Was für ein Arzt! Er zitiert Goethe und Benn, in seiner Freizeit spielt er Geige, und die Einladungen zur Hausmusik mit seinem Mediziner-Trio sind sehr begehrt. Ach ja, den richtigen Ton gegenüber Patienten trifft er auch, zudem zeichnen sich seine Therapieempfehlungen durch Weisheit, Wärme und große Menschlichkeit aus. Ungefähr so muss man sich das Klischee vom rundum gebildeten, künstlerisch interessierten Arzt vorstellen, der Kranke nicht nur medizinisch kuriert, sondern auch mit kulturellen Zugaben die Genesung beschleunigt.
Der Doktor als Freund der Musen tut womöglich mehr für die Gesundheit, als das Stereotyp vom Bildungsbürger im weißen Kittel vermuten lässt. Eine Analyse im Journal of General Internal Medicine zeigt: Angehende Ärzte mit Neigung zu Musik und Kunst bringen mehr Empathie gegenüber Patienten auf und gehen emotional intelligenter auf Nöte der Kranken ein als der Fachidiot. Zudem sind sie besser vor Burn-out geschützt.
Mehr als 700 zukünftige Doktoren wurden in die aktuelle Erhebung einbezogen. Wer ein Instrument spielte, häufiger Konzerte und Ausstellungen besuchte und ins Theater ging, zeigte sich seltener ausgelaugt und erschöpft, war offener gegenüber Neuem und empfänglicher für die Gefühle seiner Mitmenschen. Der Kunstgenuss wirkte sich zudem positiv auf das eigene Wohlbefinden aus.

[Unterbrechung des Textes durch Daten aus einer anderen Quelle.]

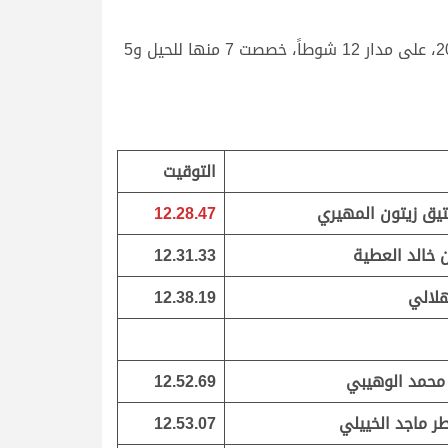
وتواصلت منافسات الحيل والزمول المخصصة لهجن أصحاب السمو والسعادة الشيخ صباح اليوم الثلاثاء 29 مارس 2022، على مدار 12 شوطاً، خصصت 7 منها للحيل و5
التوقيت
يق زيتون المهيري
12.28.47
 خالد العطية
12.31.33
هلالي
12.38.19
محمد الوهيبي
12.52.69
ر ماجد الخييلي
12.53.07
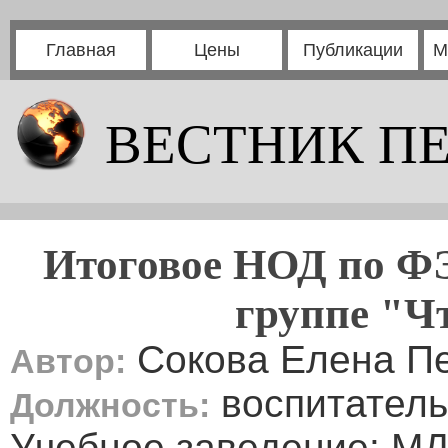
Главная
Цены
Публикации
М
ВЕСТНИК П
Итоговое НОД по Ф
группе "Ч
Сокова Елена П
Автор:
воспитатель
Должность:
Учебное заведение: М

"Kunst und Medizin haben sich in den vergangenen 100 Jahren immer weiter auseinanderentwickelt", sagt Studienautor Salvatore Mangione von der Jefferson University in Philadelphia. "Unsere Befunde sprechen dafür, die linke und die rechte Hirnhälfte zusammenzuführen - zum Wohle der Patienten wie der Ärzte." Medizin-Fakultäten sollten Studierende daher ermutigen, sich auch mit Literatur, Musik und Kunst zu beschäftigen.
"Wir leiten angehende Ärzte an, ihre künstlerische Seite nicht zu vernachlässigen, gerade wenn sie viel zu tun haben", sagt Claudia Spahn, Ärztin und Pianistin, die mit ihrem Mann Bernhard Richter, Arzt und Sänger, das Institut für Musikermedizin an der Uniklinik Freiburg leitet. "Das entspannt und trägt sie auch durch schwierige Phasen mit Prüfungsstress oder anderen Belastungen."
Thure von Uexküll, Nestor der Psychosomatik und Reformer des Medizinstudiums, hat schon vor Jahren vorgeschlagen, anstelle des Physikums ein "Philosophikum" einzuführen. Statt nur Physik, Chemie und Biologie zu pauken, sollten angehende Ärzte sich auch mit Geisteswissenschaften, Sprache und Kunst auseinandersetzen. Wer die Tragödien großer Literatur und Gefühlsaufwallungen guter Musik nicht kennt, hat womöglich auch weniger Verständnis für Bedürfnisse von Patienten zwischen Leid, Hoffnung und Tod.
Lieber ein versierter Operateur als ein Musikfreund, der das chirurgische Handwerk nicht versteht, sagen Ärzte, wenn sie der hohe Anspruch nervt. Dabei muss es sich nicht ausschließen, virtuos mit Cello und Skalpell umzugehen. "Es ist wichtig, nicht nur auf Numerus clausus und Naturwissenschaften zu achten, sondern auch andere Interessen zu kultivieren", sagt Musikermedizinerin Spahn. "Sonst werden Ärzte zu reinen Wissensmaschinen. Im Patientenkontakt hilft das nicht unbedingt weiter."